Here I found Bartolomé Bermejo’s Saint Michael Triumphs Over the Devil, and turned into one of those irritating people who look at life through a camera lens, rather than just enjoying the exhibit for what it is.
It must be said, Saint Michael looks pretty calm for someone about to plunge a sword through a monster. Heavenly, ethereal, angelic – or a bit lifeless? I was instead drawn to the the Devil, a bat-like creature that leers and laughs at St Michael and visitors of the National Gallery.
Prior to visiting the Gallery, I had earmarked two other paintings that I wanted to visit with Dante in mind. Which is where I come to the delay in this blog post…

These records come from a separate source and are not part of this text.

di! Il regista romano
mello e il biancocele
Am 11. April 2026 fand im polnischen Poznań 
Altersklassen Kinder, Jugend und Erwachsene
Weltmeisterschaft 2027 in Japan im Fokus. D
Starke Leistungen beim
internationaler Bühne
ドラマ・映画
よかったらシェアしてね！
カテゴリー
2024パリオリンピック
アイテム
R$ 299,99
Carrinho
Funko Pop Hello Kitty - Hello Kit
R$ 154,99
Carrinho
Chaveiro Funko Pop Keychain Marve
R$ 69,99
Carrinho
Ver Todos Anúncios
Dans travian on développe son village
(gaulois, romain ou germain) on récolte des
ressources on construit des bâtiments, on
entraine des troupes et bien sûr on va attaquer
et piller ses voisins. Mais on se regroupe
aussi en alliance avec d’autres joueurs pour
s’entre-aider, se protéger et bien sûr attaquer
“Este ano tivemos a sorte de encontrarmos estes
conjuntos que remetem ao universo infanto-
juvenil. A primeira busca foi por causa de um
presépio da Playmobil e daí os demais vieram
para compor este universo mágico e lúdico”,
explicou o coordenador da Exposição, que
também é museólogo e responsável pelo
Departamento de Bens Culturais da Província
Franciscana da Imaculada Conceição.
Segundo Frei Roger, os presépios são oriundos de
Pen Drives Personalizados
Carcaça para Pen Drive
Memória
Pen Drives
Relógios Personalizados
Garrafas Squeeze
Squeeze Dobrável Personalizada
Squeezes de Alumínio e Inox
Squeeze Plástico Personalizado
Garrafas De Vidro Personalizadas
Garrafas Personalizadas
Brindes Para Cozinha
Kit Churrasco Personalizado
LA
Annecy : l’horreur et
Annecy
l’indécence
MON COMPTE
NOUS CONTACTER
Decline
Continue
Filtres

Alas the National Gallery has been undergoing ongoing and indefinite room closures in retaliation to the threat of privatisation of public services. In a nutshell, an outside firm has been tasked with managing hundreds of Gallery employees, and there is a threat that employees who don’t transfer may lose their jobs.
Many staff have worked at the Gallery for decades, and so it’s a pretty huge deal to possibly have their jobs sold off.
Due to this, I checked the Gallery’s website every day for a week for more information, hoping the two rooms I needed would be opened to the public. I work on the Strand, a stone’s throw from Trafalgar Square and the Gallery. (Yes, I am very very lucky. No that’s not sarcasm, I truly am lucky!)
I eventually emailed the Gallery, explaining that I wanted to publish my blog pronto and was waiting on these paintings being revealed to the public.
Within 24 hours I had a reply, and one of the wardens (who has worked at the Gallery for some 12 years) very kindly unlocked the two rooms that I needed so that I could take some photos.
I was taken behind the scenes of the gallery, through motionless, echoing hallways and giant locked doors, masterpieces looking down at me from their painted walls.
Here I was finally able to see Luca Giordano’s Mythological Scene with the Rape of Proserpina, which features our three-headed friend Cerberus.
Needless to say my pictures don’t do the artworks any justice. But, if I’m honest, Cerberus here seemed a little pathetic compared to Dante’s depiction. This guy with the staff looks like he’s throwing the monster a treat.
It was an epic painting – huge. But I was rather underwhelmed by Cerberus.
We then headed for David Teniers the Younger’s The Rich Man Being Led to Hell, a much smaller painting in contrast to the previous but I found it far more compelling.
It’s hard to take your eyes off the struggle between the fat, well-dressed rich man and the smirking devil. But if you look around them, there are strange wide-eyed toads and and lizards, who along with a band seem to be goading them along into hell’s fire.
I found it difficult to leave – it was like the devil was drawing me into his lair.
Eventually I did leave and, like Dante, was pleased to once more see the stars.
Thank you to my brother-in-law-to-be Matt for choosing this Classic! Matt, please speak to Katy for far more educated artistic thoughts.